Rewrite the lines beginning with the one that contains "common name: Golden alexanders" and running through the end of the records, swapping "scientific name" for "Latin name" and leaving everything else untouched.
* begin STORED ROWS *
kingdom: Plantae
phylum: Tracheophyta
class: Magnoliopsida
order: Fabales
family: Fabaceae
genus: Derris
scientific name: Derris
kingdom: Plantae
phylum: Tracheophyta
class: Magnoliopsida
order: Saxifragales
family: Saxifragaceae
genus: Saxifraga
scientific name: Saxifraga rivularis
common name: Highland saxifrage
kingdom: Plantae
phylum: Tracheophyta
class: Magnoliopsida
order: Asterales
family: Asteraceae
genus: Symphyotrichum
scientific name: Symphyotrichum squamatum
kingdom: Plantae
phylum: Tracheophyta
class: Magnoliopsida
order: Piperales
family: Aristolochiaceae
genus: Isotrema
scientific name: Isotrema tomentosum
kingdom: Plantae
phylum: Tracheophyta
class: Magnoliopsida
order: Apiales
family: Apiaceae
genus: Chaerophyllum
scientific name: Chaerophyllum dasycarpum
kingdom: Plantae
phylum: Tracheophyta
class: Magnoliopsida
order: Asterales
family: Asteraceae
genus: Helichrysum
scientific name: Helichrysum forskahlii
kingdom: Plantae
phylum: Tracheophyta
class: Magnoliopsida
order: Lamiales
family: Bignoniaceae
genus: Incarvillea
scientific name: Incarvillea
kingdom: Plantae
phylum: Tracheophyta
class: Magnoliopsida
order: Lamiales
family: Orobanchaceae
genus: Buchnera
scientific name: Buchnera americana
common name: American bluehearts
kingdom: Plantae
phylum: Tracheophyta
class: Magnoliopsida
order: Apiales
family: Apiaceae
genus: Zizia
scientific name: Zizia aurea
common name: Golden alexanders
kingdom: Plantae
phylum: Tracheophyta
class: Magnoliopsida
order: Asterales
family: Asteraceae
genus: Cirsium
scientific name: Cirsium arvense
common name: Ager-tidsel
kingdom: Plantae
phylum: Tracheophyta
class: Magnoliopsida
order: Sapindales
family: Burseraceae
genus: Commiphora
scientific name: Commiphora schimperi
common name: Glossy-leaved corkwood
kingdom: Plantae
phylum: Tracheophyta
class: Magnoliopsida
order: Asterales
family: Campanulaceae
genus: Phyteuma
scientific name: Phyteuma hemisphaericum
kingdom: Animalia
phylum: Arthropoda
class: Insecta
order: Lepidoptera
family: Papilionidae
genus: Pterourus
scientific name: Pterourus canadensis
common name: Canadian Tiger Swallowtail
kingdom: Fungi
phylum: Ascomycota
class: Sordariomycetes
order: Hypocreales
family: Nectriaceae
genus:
* end STORED ROWS *
SOLUTION FOR THIS PROBLEM:
common name: Golden alexanders
kingdom: Plantae
phylum: Tracheophyta
class: Magnoliopsida
order: Asterales
family: Asteraceae
genus: Cirsium
Latin name: Cirsium arvense
common name: Ager-tidsel
kingdom: Plantae
phylum: Tracheophyta
class: Magnoliopsida
order: Sapindales
family: Burseraceae
genus: Commiphora
Latin name: Commiphora schimperi
common name: Glossy-leaved corkwood
kingdom: Plantae
phylum: Tracheophyta
class: Magnoliopsida
order: Asterales
family: Campanulaceae
genus: Phyteuma
Latin name: Phyteuma hemisphaericum
kingdom: Animalia
phylum: Arthropoda
class: Insecta
order: Lepidoptera
family: Papilionidae
genus: Pterourus
Latin name: Pterourus canadensis
common name: Canadian Tiger Swallowtail
kingdom: Fungi
phylum: Ascomycota
class: Sordariomycetes
order: Hypocreales
family: Nectriaceae
genus:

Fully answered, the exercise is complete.